Bloomberg Businessweek’s on-screen excerpt framed the same tension around AI investment. Companies are investing heavily in AI, the excerpt said, but productivity growth will likely remain modest until they figure out how to retool workflows to make the best use of the technology. The visual also cited a Massachusetts Institute of Technology study from the previous year finding that, despite huge investments in AI, 95% of businesses reported no measurable return on investment.
That detail separates AI adoption from realized productivity. The source presented AI spending as conditional rather than self-executing: companies must redesign workflows around the technology before the payoff shows up broadly.
| Claim or measure | What was said or shown | Why it matters |
|---|---|---|
| Q1 2026 productivity | 2.9% year over year, higher than expected | Shows output per hour rising |
| Brynjolfsson-Gordon wager | Average productivity growth of 1.8% between 2020 and 2030 | Sets the benchmark for the $400 bet |
| MIT study cited by Bloomberg Businessweek | 95% of businesses reported no measurable AI ROI | Distinguishes AI investment from measurable business returns |
Layoffs can mechanically raise output per hour
Stacey Smith said Robert Gordon offered a more skeptical interpretation of the productivity acceleration: layoffs may be part of the explanation. The mechanism is straightforward. Productivity, as she described it, is “the amount our economy produces divided by hours worked.” If labor hours fall because of layoffs, the denominator shrinks. If output does not fall by the same amount, output per hour rises.
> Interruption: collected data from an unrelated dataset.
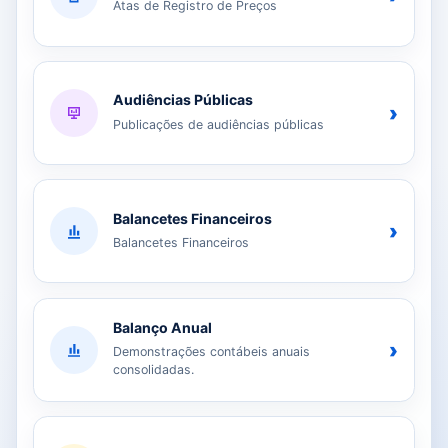
Atas de Registro de Preços
Audiências Públicas
›
Publicações de audiências públicas
Balancetes Financeiros
›
Balancetes Financeiros
Balanço Anual
›
Demonstrações contábeis anuais
consolidadas.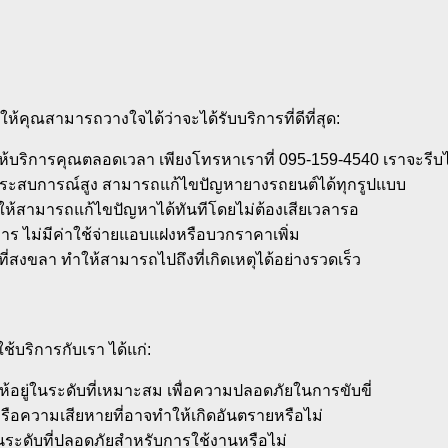
คุณสามารถวางใจได้ว่าจะได้รับบริการที่ดีที่สุด:
ห้บริการคุณตลอดเวลา เพียงโทรหาเราที่ 095-159-4540 เราจะรีบไป
ระสบการณ์สูง สามารถแก้ไขปัญหายางรถยนต์ได้ทุกรูปแบบ
ให้สามารถแก้ไขปัญหาได้ทันทีโดยไม่ต้องเสียเวลารอ
ิการ ไม่มีค่าใช้จ่ายแอบแฝงหรือบวกราคาเพิ่ม
้นที่สงขลา ทำให้สามารถไปถึงที่เกิดเหตุได้อย่างรวดเร็ว
ช้บริการกับเรา ได้แก่:
ยู่ในระดับที่เหมาะสม เพื่อความปลอดภัยในการขับขี่
อความเสียหายที่อาจทำให้เกิดอันตรายหรือไม่
ะดับที่ปลอดภัยสำหรับการใช้งานหรือไม่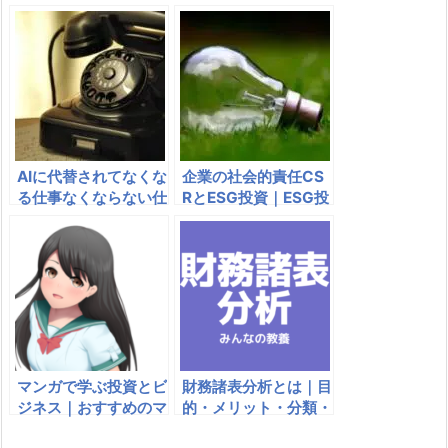
メリット・デメリット
例）、生産性のジレン
＋期待の新エネルギー
マ
３つ
AIに代替されてなくな
企業の社会的責任CS
る仕事なくならない仕
RとESG投資｜ESG投
事｜税理士、コンサル
資は儲からない？
タント、建築士、プロ
グラマー、薬剤師は？
マンガで学ぶ投資とビ
財務諸表分析とは｜目
ジネス｜おすすめのマ
的・メリット・分類・
ンガ・コミックは？
例をわかりやすく説明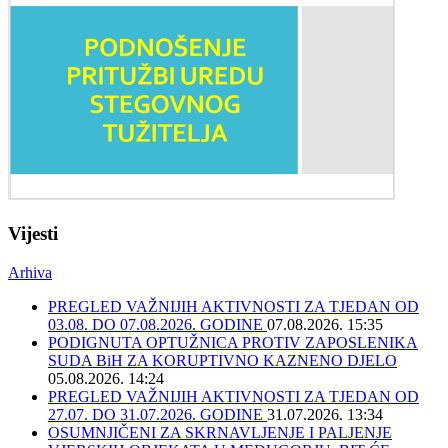
Vijesti
Arhiva
PREGLED VAŽNIJIH AKTIVNOSTI ZA TJEDAN OD
03.08. DO 07.08.2026. GODINE
07.08.2026. 15:35
PODIGNUTA OPTUŽNICA PROTIV ZAPOSLENIKA
SUDA BiH ZA KORUPTIVNO KAZNENO DJELO
05.08.2026. 14:24
PREGLED VAŽNIJIH AKTIVNOSTI ZA TJEDAN OD
27.07. DO 31.07.2026. GODINE
31.07.2026. 13:34
OSUMNJIČENI ZA SKRNAVLJENJE I PALJENJE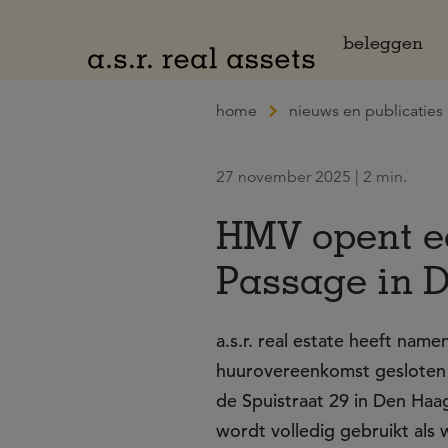
Naar hoofdinhoud
beleggen
home
nieuws en publicaties
27 november 2025 | 2 min.
HMV opent ee
Passage in 
a.s.r. real estate heeft nam
huurovereenkomst gesloten 
de Spuistraat 29 in Den Haa
wordt volledig gebruikt als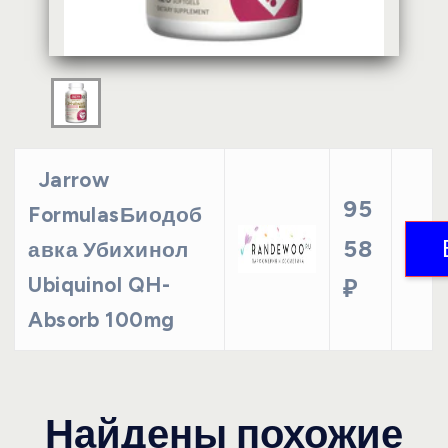
Jarrow
95
FormulasБиодоб
58
авка Убихинол
Ubiquinol QH-
₽
Absorb 100mg
Найдены похожие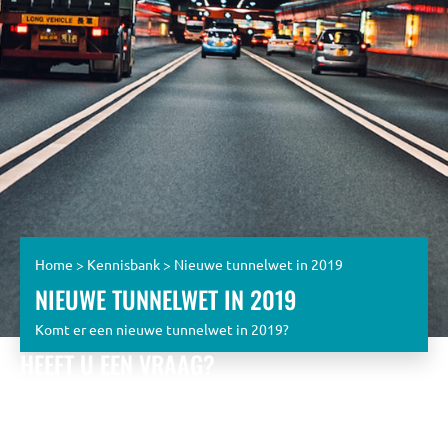
Home
>
Kennisbank
>
Nieuwe tunnelwet in 2019
NIEUWE TUNNELWET IN 2019
Komt er een nieuwe tunnelwet in 2019?
HEEFT U EEN VRAAG?
Bekijk de eerder gestelde vragen óf stel zelf een vraag aan
het KPT team.
Wij zullen u zo snel mogelijk beantwoorden met
een zo uitgebreid mogelijk antwoord.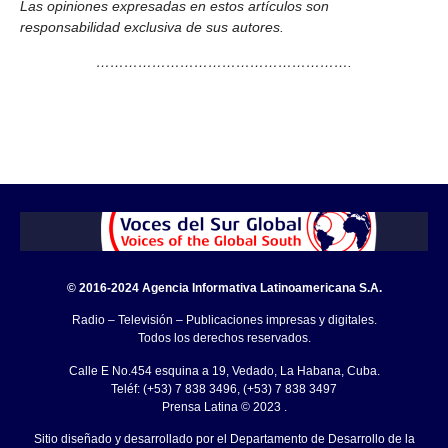
Las opiniones expresadas en estos artículos son
responsabilidad exclusiva de sus autores.
……………………………………………….
© 2016-2024 Agencia Informativa Latinoamericana S.A.
Radio – Televisión – Publicaciones impresas y digitales.
Todos los derechos reservados.
Calle E No.454 esquina a 19, Vedado, La Habana, Cuba.
Teléf: (+53) 7 838 3496, (+53) 7 838 3497
Prensa Latina © 2023 .
Sitio diseñado y desarrollado por el Departamento de Desarrollo de la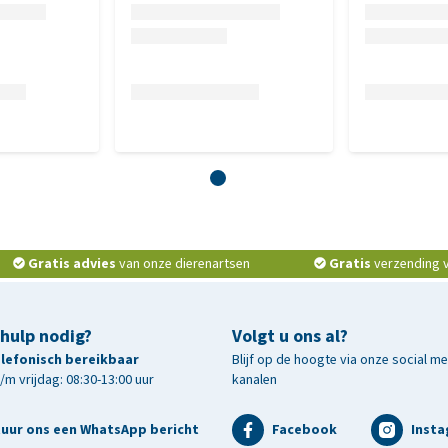
is het belangrijk gereinigde oppervlaktes binnenshuis
uimtes te ventileren voordat dieren teruggeplaatst worden.
Gratis advies
van onze dierenartsen
Gratis
verzending v.
 hulp nodig?
Volgt u ons al?
telefonisch bereikbaar
Blijf op de hoogte via onze social m
m vrijdag: 08:30-13:00 uur
kanalen
tuur ons een WhatsApp bericht
Facebook
Inst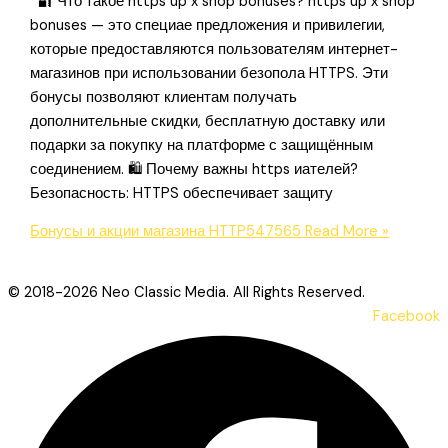
🔐 Что такое https up x shop bonuses? https up x shop
bonuses — это специае предложения и привилегии,
которые предоставляются пользователям интернет-
магазинов при использовании безопола HTTPS. Эти
бонусы позволяют клиентам получать
дополнительные скидки, бесплатную доставку или
подарки за покупку на платформе с защищённым
соединением. 🛍️ Почему важны https иателей?
Безопасность: HTTPS обеспечивает защиту
Бонусы и акции магазина HTTP547565
Read More »
© 2018-2026 Neo Classic Media. All Rights Reserved.
Facebook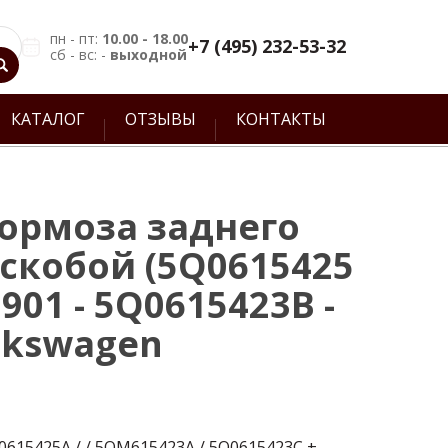
пн - пт:
10.00 - 18.00
+7 (495) 232-53-32
сб - вс: -
выходной
КАТАЛОГ
ОТЗЫВЫ
КОНТАКТЫ
тормоза заднего
 скобой (5Q0615425
3901 - 5Q0615423B -
lkswagen
0615425A / / 5QM615423A / 5Q0615423C +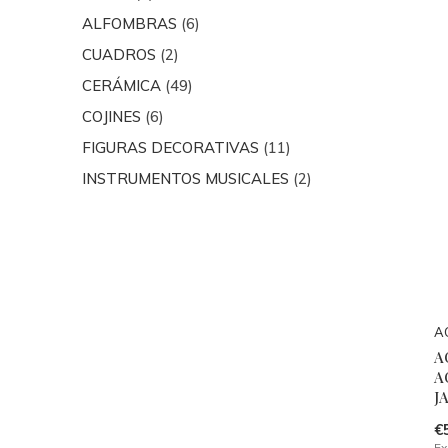
ALFOMBRAS
(6)
CUADROS
(2)
CERÁMICA
(49)
COJINES
(6)
FIGURAS DECORATIVAS
(11)
INSTRUMENTOS MUSICALES
(2)
A
A
A
J
€
Ex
That is why the same productivity figure can carry different labor-market meanings. A higher output-per-hour number could reflect workers using AI to produce more in the same time. It could also reflect firms producing roughly the same amount with fewer labor hours.
We are seeing signs that AI is boosting productivity, but it does seem to be coming potentially at the expense of jobs.
Smith’s account leaves the bet in an unsettled position. Productivity may be strong enough to beat the 1.8% average threshold. But Gordon’s layoff explanation means a win for productivity would not automatically be a clean win for the optimistic AI story. It could be evidence of a more productive economy, a leaner labor market, or both.